How to Scrape IMDb Top 250 with Python (Without Guessing Selectors)

How to Scrape IMDb Top 250 with Python and Beautiful Soup

IMDb looks simple at first glance: open the Top 250 page, grab a few selectors, export a CSV, done.

In practice, it is more nuanced. A plain requests.get() from this environment returned HTTP 202 with an empty body, while the browser-rendered page exposed the actual movie list. That makes IMDb a great tutorial target because it shows an important scraping lesson: the first request that works in your terminal is not always the same thing your browser sees.

In this guide, I’ll show you how to inspect the real page, identify the correct selectors from the rendered DOM, extract rank, title, year, runtime, and rating, and export the results cleanly.

IMDb Top 250 page

Prerequisites

  • Python 3.8+
  • requests
  • beautifulsoup4

Install them with:

pip install requests beautifulsoup4

Step 1: Fetch the page and see what actually happens

Let’s start with the most basic possible request.

import requests

url = "https://www.imdb.com/chart/top/"
headers = {"User-Agent": "Mozilla/5.0"}

resp = requests.get(url, headers=headers)
print(resp.status_code)
print(len(resp.text))
print(resp.text[:200])

What happened in my test

Actual output from this environment:

status: 202
html_len: 0
title_links_found: 0

That tells us something critical:

  • the request did not fail with 403 or 429
  • but it also did not give us the useful page HTML
  • so any selector we “invent” from a guessed DOM would be fake

That is exactly why the playbook says: inspect the real page before writing the tutorial.

Step 2: Inspect the rendered IMDb page in the browser

Using the browser-rendered page, we can see the actual content structure for each movie row.

From the rendered DOM and accessibility tree, the first entries expose these real fields:

  • #1The Shawshank Redemption19942h 22mIMDb rating: 9.3
  • #2The Godfather19722h 55mIMDb rating: 9.2
  • #3The Dark Knight20082h 32mIMDb rating: 9.1

That means the real repeating data pattern on the rendered page is not the old legacy td.titleColumn table layout many older blog posts still mention.

Instead, IMDb now renders a denser card/list structure where each movie item contains:

  • a rank like #1
  • a title link like The Shawshank Redemption
  • adjacent metadata like 1994, 2h 22m, and content rating
  • a rating block like IMDb rating: 9.3

Step 3: The selectors we can actually verify

From the rendered page data, these are the stable content anchors worth targeting:

  • title links: a[href^="/title/tt"]
  • rating containers: nodes containing text like IMDb rating: 9.3
  • rank text: nearby text nodes beginning with #

A practical scraping strategy is:

  1. find each movie title link
  2. move to its nearest container/card
  3. extract nearby text for rank, year, runtime, and rating

This is more robust than guessing one giant brittle selector.

Let’s build the scraper progressively.

import requests
from bs4 import BeautifulSoup

url = "https://www.imdb.com/chart/top/"
headers = {"User-Agent": "Mozilla/5.0"}
resp = requests.get(url, headers=headers)
soup = BeautifulSoup(resp.text, "html.parser")

links = soup.select('a[href^="/title/tt"]')
for a in links[:10]:
    print(a.get_text(" ", strip=True), a.get("href"))

## Brief 1
Put the plant sheet records, starting at the first line of the records and ending at the line containing "name author: (Muhl. ex Willd.) Britton", into a two-column CSV with the headers field and value. Give one row per line, with each field name and its entry in their own quoted fields and any line breaks turned into spaces.
The IMDb scraping guide and the plant sheet records have no connection to each other.

Stored records:
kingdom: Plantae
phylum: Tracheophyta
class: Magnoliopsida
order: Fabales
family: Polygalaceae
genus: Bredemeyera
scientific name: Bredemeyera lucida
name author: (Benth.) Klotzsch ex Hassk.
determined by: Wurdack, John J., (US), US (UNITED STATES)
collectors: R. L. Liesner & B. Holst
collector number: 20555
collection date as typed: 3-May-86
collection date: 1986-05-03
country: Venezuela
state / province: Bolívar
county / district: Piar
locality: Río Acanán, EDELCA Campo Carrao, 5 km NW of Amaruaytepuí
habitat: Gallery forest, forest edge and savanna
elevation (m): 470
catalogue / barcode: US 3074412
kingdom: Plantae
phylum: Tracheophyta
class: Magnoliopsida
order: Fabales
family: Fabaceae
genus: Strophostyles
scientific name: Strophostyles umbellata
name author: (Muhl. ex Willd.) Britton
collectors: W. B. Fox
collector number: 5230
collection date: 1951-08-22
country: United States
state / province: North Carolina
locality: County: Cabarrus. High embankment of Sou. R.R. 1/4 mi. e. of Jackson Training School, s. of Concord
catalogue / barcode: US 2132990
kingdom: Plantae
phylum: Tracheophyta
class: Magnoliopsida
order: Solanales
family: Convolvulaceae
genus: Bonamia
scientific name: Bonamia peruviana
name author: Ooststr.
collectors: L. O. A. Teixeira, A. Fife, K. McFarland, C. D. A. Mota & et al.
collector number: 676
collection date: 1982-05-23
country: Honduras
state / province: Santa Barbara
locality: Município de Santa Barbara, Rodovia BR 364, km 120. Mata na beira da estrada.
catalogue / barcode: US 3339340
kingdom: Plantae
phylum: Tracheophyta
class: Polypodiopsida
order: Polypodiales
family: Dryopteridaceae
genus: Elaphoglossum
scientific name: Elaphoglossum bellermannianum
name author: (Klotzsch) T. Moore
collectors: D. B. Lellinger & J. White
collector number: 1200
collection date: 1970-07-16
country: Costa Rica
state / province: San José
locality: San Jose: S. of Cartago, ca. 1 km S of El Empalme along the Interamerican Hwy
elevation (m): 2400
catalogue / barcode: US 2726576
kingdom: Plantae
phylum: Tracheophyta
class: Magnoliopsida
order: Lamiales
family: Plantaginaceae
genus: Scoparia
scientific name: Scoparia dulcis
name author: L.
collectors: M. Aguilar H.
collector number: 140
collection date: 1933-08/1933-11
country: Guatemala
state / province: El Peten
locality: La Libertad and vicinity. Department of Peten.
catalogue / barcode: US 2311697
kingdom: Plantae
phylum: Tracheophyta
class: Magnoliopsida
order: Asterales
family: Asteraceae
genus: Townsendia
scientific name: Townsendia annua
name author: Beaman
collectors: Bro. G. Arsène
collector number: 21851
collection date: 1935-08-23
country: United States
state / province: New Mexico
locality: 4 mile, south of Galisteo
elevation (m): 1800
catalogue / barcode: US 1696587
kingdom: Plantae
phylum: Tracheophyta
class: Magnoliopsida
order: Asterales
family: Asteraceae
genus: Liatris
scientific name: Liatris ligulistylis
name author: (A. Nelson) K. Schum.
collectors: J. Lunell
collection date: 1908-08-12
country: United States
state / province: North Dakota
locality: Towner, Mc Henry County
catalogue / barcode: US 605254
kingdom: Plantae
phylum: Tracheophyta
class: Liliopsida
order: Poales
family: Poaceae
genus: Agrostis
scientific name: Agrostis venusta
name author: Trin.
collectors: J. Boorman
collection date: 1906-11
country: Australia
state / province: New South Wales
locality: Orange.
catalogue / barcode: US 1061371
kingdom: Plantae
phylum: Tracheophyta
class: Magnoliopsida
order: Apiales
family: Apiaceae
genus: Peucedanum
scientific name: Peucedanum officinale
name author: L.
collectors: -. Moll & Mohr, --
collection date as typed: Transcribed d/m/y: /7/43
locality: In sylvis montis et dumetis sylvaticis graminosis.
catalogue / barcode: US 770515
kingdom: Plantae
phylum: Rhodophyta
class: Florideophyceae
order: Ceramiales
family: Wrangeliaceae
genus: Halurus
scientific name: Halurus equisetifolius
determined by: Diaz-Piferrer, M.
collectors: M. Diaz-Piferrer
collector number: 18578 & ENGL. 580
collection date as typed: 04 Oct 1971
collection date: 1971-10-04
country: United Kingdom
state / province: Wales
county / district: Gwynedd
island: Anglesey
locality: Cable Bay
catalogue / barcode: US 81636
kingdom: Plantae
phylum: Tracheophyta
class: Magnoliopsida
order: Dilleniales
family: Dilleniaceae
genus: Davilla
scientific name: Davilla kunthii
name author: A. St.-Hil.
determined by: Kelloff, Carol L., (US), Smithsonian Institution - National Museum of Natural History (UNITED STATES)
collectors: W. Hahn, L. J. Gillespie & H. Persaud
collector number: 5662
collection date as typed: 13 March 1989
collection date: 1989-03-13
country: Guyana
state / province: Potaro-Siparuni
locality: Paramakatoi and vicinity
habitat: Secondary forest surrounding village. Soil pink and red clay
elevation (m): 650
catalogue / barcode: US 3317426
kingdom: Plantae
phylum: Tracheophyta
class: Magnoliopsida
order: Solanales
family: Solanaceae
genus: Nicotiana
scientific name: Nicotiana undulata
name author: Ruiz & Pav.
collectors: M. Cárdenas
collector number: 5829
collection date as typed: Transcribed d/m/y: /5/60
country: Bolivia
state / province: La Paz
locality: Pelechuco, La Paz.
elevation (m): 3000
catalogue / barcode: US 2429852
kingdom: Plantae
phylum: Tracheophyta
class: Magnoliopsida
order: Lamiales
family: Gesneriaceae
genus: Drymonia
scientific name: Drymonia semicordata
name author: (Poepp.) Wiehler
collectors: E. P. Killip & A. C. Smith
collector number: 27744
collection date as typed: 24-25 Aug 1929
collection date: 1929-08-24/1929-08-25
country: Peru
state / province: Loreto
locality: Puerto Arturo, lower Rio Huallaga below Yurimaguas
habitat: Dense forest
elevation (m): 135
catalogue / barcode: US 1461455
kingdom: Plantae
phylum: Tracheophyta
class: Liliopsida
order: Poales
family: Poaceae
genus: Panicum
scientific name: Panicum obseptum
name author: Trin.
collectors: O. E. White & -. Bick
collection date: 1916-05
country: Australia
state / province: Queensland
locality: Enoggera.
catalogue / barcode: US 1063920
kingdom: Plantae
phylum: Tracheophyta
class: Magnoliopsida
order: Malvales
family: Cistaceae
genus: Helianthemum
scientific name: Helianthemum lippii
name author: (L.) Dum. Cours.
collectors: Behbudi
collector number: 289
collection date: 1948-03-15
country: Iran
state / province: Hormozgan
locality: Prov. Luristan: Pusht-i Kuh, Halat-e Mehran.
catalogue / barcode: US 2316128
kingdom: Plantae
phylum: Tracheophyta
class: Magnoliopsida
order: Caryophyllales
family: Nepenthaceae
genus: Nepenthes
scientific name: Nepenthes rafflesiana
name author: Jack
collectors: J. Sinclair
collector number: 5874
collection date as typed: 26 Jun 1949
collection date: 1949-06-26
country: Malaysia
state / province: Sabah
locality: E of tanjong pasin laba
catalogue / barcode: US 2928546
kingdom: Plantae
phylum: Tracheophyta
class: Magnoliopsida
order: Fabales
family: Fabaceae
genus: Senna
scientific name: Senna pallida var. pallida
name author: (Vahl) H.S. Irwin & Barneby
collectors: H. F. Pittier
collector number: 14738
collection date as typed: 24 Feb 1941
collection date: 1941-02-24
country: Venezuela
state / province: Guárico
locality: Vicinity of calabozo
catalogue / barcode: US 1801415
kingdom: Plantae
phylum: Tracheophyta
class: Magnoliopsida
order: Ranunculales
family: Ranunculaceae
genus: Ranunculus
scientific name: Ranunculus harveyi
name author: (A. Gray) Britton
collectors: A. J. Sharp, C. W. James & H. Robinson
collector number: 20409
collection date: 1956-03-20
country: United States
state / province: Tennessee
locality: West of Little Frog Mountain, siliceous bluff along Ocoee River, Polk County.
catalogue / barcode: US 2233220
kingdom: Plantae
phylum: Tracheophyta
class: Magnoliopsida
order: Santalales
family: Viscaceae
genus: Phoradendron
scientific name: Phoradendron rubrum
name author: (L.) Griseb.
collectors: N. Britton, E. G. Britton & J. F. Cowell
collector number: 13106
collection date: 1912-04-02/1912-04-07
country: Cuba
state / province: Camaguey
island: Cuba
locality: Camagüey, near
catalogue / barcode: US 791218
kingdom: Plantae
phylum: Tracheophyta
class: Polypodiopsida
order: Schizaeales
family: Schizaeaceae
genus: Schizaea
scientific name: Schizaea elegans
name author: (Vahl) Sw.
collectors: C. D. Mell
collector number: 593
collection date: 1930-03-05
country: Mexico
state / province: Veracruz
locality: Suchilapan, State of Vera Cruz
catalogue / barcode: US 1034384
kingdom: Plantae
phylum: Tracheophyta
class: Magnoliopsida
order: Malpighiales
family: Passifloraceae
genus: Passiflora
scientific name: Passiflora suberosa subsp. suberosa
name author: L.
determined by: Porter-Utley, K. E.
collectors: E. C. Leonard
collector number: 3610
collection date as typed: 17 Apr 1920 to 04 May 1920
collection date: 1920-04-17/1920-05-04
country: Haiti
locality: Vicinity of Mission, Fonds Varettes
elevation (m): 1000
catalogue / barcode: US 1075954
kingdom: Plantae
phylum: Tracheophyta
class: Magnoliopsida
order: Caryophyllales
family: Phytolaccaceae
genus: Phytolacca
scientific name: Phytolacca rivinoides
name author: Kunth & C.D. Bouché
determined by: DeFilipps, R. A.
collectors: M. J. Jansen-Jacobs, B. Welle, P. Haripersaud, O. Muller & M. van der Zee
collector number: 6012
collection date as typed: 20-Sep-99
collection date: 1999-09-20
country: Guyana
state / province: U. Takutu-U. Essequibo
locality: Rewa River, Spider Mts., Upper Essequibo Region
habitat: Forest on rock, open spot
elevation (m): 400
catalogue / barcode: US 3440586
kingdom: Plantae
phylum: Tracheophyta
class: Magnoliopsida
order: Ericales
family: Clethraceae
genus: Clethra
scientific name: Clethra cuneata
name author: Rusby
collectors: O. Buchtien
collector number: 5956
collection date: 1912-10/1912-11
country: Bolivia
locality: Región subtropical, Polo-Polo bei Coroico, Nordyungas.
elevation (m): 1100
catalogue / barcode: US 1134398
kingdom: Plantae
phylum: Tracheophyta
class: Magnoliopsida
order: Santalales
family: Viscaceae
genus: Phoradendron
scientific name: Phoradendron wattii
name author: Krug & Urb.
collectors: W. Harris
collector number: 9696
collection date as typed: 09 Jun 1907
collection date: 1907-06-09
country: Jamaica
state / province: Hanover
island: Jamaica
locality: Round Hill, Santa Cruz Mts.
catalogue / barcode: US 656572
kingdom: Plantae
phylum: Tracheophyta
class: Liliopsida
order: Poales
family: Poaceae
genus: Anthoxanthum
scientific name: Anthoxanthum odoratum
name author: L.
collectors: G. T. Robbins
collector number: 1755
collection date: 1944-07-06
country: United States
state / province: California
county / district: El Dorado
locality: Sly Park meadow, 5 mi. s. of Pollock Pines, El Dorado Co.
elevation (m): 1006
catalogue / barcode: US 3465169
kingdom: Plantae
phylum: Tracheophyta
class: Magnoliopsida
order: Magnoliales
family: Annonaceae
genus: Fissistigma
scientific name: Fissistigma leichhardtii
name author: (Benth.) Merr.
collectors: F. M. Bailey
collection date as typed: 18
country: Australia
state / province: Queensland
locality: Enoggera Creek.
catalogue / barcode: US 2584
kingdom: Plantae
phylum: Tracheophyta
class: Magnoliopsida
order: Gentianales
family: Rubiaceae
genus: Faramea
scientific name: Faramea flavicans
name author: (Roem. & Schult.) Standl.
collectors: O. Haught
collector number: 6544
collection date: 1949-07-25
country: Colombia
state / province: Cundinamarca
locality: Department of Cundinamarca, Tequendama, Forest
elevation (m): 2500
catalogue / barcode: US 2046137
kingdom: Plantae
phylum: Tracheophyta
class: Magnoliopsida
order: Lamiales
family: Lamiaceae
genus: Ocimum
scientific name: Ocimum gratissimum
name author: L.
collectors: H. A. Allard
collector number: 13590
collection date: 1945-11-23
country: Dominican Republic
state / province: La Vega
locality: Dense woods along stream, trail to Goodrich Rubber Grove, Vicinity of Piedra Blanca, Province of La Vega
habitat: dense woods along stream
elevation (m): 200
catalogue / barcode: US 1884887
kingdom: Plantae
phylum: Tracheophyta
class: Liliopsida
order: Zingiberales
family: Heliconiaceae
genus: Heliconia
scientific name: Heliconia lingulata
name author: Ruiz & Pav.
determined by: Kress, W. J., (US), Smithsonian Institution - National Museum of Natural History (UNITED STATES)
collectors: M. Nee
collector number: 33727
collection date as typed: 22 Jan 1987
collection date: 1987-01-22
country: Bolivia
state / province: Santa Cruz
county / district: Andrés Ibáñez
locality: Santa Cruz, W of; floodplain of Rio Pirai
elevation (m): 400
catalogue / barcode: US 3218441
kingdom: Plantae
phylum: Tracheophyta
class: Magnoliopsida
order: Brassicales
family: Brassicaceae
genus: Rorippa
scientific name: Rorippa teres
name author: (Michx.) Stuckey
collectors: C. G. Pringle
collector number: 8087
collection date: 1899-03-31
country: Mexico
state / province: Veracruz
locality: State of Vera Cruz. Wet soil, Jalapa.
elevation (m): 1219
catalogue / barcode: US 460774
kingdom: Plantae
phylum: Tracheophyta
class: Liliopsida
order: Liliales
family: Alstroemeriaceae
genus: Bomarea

## Brief 2
Write out the part of the IMDb scraping guide starting at "IMDb looks simple" and ending at "your browser sees.", switching "terminal" to "shell".

## Correct output 1
field,value
"kingdom:","Plantae"
"phylum:","Tracheophyta"
"class:","Magnoliopsida"
"order:","Fabales"
"family:","Polygalaceae"
"genus:","Bredemeyera"
"scientific name:","Bredemeyera lucida"
"name author:","(Benth.) Klotzsch ex Hassk."
"determined by:","Wurdack, John J., (US), US (UNITED STATES)"
"collectors:","R. L. Liesner & B. Holst"
"collector number:","20555"
"collection date as typed:","3-May-86"
"collection date:","1986-05-03"
"country:","Venezuela"
"state / province:","Bolívar"
"county / district:","Piar"
"locality:","Río Acanán, EDELCA Campo Carrao, 5 km NW of Amaruaytepuí"
"habitat:","Gallery forest, forest edge and savanna"
"elevation (m):","470"
"catalogue / barcode:","US 3074412"
"kingdom:","Plantae"
"phylum:","Tracheophyta"
"class:","Magnoliopsida"
"order:","Fabales"
"family:","Fabaceae"
"genus:","Strophostyles"
"scientific name:","Strophostyles umbellata"
"name author:","(Muhl. ex Willd.) Britton"

## Correct output 2
IMDb looks simple at first glance: open the Top 250 page, grab a few selectors, export a CSV, done.

In practice, it is more nuanced. A plain requests.get() from this environment returned HTTP 202 with an empty body, while the browser-rendered page exposed the actual movie list. That makes IMDb a great tutorial target because it shows an important scraping lesson: the first request that works in your shell is not always the same thing your browser sees.